Lexer and parser generators using CTFE

Nick Sabalausky a at a.a
Wed Feb 29 10:11:28 PST 2012


"Andrei Alexandrescu" <SeeWebsiteForEmail at erdani.org> wrote in message 
news:jilnjg$1eu9$3 at digitalmars.com...
> On 2/29/12 11:15 AM, Nick Sabalausky wrote:
>> "Andrei Alexandrescu"<SeeWebsiteForEmail at erdani.org>  wrote in message
>> news:jiljsg$193s$1 at digitalmars.com...
>>> On 2/28/12 1:52 PM, Dmitry Olshansky wrote:
>>>> - have reasonable compile times and memory consumption (though it will
>>>> only improve over time)
>>>
>>> Yes.

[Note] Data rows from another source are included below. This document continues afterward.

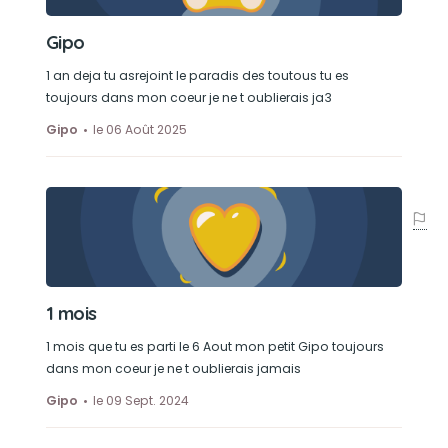
Gipo
1 an deja tu asrejoint le paradis des toutous tu es
toujours dans mon coeur je ne t oublierais ja3
Gipo
le 06 Août 2025
1 mois
1 mois que tu es parti le 6 Aout mon petit Gipo toujours
dans mon coeur je ne t oublierais jamais
Gipo
le 09 Sept. 2024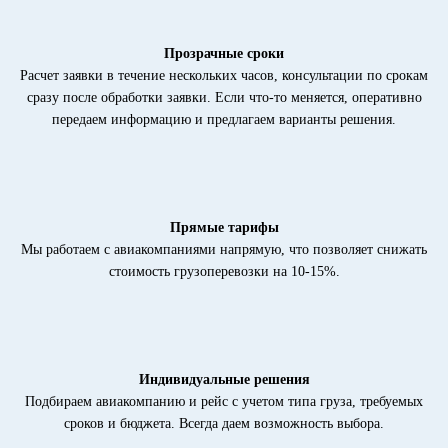
Прозрачные сроки
Расчет заявки в течение нескольких часов, консультации по срокам
сразу после обработки заявки. Если что-то меняется, оперативно
передаем информацию и предлагаем варианты решения.
Прямые тарифы
Мы работаем с авиакомпаниями напрямую, что позволяет снижать
стоимость грузоперевозки на 10-15%.
Индивидуальные решения
Подбираем авиакомпанию и рейс с учетом типа груза, требуемых
сроков и бюджета. Всегда даем возможность выбора.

I guess PEGs have problems there.
>>>
>>
>> Probably LR, too, unless you build the state tables in a separate prior
>> build step.
>
> It's been a while since I read about PEGs (the packrat parser paper), but 
> think it's a more fundamental issue with PEGs because they need to memoize 
> several possible parses of the input.
>

I don't know much about packrat parsers, but what I meant is that generating 
LALR tables (which are then used by an LALR parser) can be very 
computationally expensive: For simple grammars, it's trivial, but for more 
complex "typical programming langauge" grammars, it can easily take upwards 
of quite a few minutes when *not* done in CTFE (at least on my underpowered 
machine). Although maybe my implementation and GOLD's implementation both 
just have some additional hidden scaling issue that isn't inherent to the 
algorithms?

Actually using an *already*-generated LALR table (which only needs to be 
generated once per grammar, not once per input) to parse doesn't have major 
inherent efficiency issues compared to other parsing algorithms, AFAIK.